From John Bull to Billy Bunter and beyond, a new book looking at the representation of obesity in our culture argues that present-day food, fashion, fads and fat cannot be dissociated from history and that lessons can be learnt from the mistakes of the past.
Fat, Gluttony and Sloth: Representing Obesity in Art Literature and Medicine by David W. Haslam, the clinical director of the National Obesity Forum and Fiona Haslam sets out to put the current obesity crisis in historical perspective.
'The West is in the throes of an obesity epidemic,' said David Haslam. 'Life expectancy has been improving for centuries, while advances in hygiene, science, public health and medicine have enabled us to live longer and to lead more productive lives. But now obesity, on its own, is threatening to herald a reduction in life expectancy in coming generations. The number of overweight people in the world has overtaken the number of malnourished for the first time.'
David who is familiar from his many media appearances to discuss obesity issues is also visiting lecturer at Chester University and visiting fellow at the Postgraduate Medical School of Hertfordshire and Bedfordshire. Fiona was a medical practitioner for many years and has a research doctorate from the University of St Andrews.
Much has been written about the medical and social causes of obesity, yet little work has been done on the cultural history of the subject. Through an innovative and enlightening exploration of obesity in art, literature and the history of medicine, the book examines the changing meaning of 'fat' in the public consciousness.

#### [TO DO]
1: In the book announcement, what position does David W. Haslam hold at the National Obesity Forum?
2: Extract the passage of the book announcement from "From John Bull" to "of the past.", copying it word for word.

#### [DATASET ENTRIES]

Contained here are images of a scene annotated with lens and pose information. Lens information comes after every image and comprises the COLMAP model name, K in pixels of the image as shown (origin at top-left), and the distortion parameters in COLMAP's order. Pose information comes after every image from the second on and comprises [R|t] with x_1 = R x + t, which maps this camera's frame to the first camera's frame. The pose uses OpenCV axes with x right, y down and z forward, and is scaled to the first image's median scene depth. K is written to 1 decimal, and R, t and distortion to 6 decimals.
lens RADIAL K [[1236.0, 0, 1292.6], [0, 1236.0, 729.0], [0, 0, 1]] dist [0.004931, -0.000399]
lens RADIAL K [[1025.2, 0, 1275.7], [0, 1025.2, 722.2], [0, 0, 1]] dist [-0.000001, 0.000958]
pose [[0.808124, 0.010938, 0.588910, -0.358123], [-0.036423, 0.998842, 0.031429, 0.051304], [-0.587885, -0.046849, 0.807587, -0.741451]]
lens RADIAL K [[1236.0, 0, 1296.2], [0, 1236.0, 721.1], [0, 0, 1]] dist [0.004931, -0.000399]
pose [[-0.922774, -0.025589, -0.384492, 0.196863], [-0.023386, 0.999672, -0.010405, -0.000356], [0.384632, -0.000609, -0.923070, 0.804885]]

#### [TASK RESULTS]
1: He is its clinical director.

2:
From John Bull to Billy Bunter and beyond, a new book looking at the representation of obesity in our culture argues that present-day food, fashion, fads and fat cannot be dissociated from history and that lessons can be learnt from the mistakes of the past.